[Mesa-dev] [PATCH 09/12] nir: Add lowering support for packing opcodes.

Mon Feb 1 18:38:42 UTC 2016

On Thu, Jan 28, 2016 at 11:44 PM, Iago Toral <itoral at igalia.com> wrote:
> On Thu, 2016-01-28 at 09:21 -0800, Matt Turner wrote:
>> On Thu, Jan 28, 2016 at 12:32 AM, Iago Toral <itoral at igalia.com> wrote:
>> > On Mon, 2016-01-25 at 15:18 -0800, Matt Turner wrote:
> (...)
>> >> diff --git a/src/glsl/nir/nir_opt_algebraic.py b/src/glsl/nir/nir_opt_algebraic.py
>> >> index b761b54..56b0f5e 100644
>> >> --- a/src/glsl/nir/nir_opt_algebraic.py
>> >> +++ b/src/glsl/nir/nir_opt_algebraic.py
>> >> @@ -258,6 +258,26 @@ optimizations = [
>> >>     (('extract_uword', a, b),
>> >>      ('iand', ('ushr', a, ('imul', b, 16)), 0xffff),
>> >>      'options->lower_extract_word'),
>> >> +
>> >> +    (('pack_unorm_2x16', 'v'),
>> >> +     ('pack_uvec2_to_uint',
>> >> +        ('f2u', ('fround_even', ('fmul', ('fsat', 'v'), 65535.0)))),
>> >> +     'options->lower_pack_unorm_2x16'),
>> >> +
>> >> +    (('pack_unorm_4x8', 'v'),
>> >> +     ('pack_uvec4_to_uint',
>> >> +        ('f2u', ('fround_even', ('fmul', ('fsat', 'v'), 255.0)))),
>> >> +     'options->lower_pack_unorm_4x8'),
>> >> +
>> >> +    (('pack_snorm_2x16', 'v'),
>> >> +     ('pack_uvec2_to_uint',
>> >> +        ('f2i', ('fround_even', ('fmul', ('fmin', 1.0, ('fmax', -1.0, 'v')), 32767.0)))),
>> >> +     'options->lower_pack_snorm_2x16'),
>> >> +
>> >> +    (('pack_snorm_4x8', 'v'),
>> >> +     ('pack_uvec4_to_uint',
>> >> +        ('f2i', ('fround_even', ('fmul', ('fmin', 1.0, ('fmax', -1.0, 'v')), 127.0)))),
>> >> +     'options->lower_pack_snorm_4x8'),
>> >
>> > I think the pack_snorm_* opcodes need a i2u conversion at the end.
>> > That's what the GLSL IR lowering is doing and also what the spec [1]
>> > seems to indicate:
>>
>> Right, but since NIR operands are typeless, there's nothing to do (NIR
>> doesn't even have i2u/u2i).
>
> I suppose that since these pack the incoming vector components into an
> uint it does not really matter in the end, since that won't affect the
> bits involved. Anyway, why not use f2u instead of f2i, seems like that
> would represent the semantics expected more accurately.

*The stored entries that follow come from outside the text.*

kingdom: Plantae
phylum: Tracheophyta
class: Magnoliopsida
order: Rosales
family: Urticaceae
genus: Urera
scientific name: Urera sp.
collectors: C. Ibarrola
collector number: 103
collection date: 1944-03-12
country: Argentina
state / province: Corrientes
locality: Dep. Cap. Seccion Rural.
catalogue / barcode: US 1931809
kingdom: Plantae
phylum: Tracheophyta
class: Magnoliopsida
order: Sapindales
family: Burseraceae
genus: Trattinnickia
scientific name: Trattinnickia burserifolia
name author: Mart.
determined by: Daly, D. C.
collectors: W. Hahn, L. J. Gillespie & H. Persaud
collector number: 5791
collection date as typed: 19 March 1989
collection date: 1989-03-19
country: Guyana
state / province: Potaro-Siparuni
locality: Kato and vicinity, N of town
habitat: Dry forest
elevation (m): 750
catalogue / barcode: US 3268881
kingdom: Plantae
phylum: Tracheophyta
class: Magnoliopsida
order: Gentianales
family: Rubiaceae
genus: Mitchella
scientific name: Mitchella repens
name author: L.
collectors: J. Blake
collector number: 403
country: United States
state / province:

Changing it to f2u causes the fs-packsnorm2x16, fs-packsnorm4x8, and
vs-packsnorm2x16 tests to fail (presumably not vs-packsnorm4x8 because
of how it's directly implemented in the i965/vec4 backed).

This is the assembly diff of f2i -> f2u of the vs-packsnorm2x16 test:

-mov(8)          g16<1>.xyD      g15<4,4,1>.xyyyF
+mov(8)          g16<1>.xyUD     g15<4,4,1>.xyyyF
 shl(8)          g18<1>.xUD      g16<4,4,1>.yUD  0x00000010UD
 and(8)          g19<1>.xUD      g16<4,4,1>.xUD  0x0000ffffUD
 or(8)           g17<1>.xUD      g18<4,4,1>.xUD  g19<4,4,1>.xUD

I believe that negative floating-point values are converted into 0 if
the destination type is UD -- the 2.4.1 Float to Integer section in
the IVB PRM seems to confirm that behavior.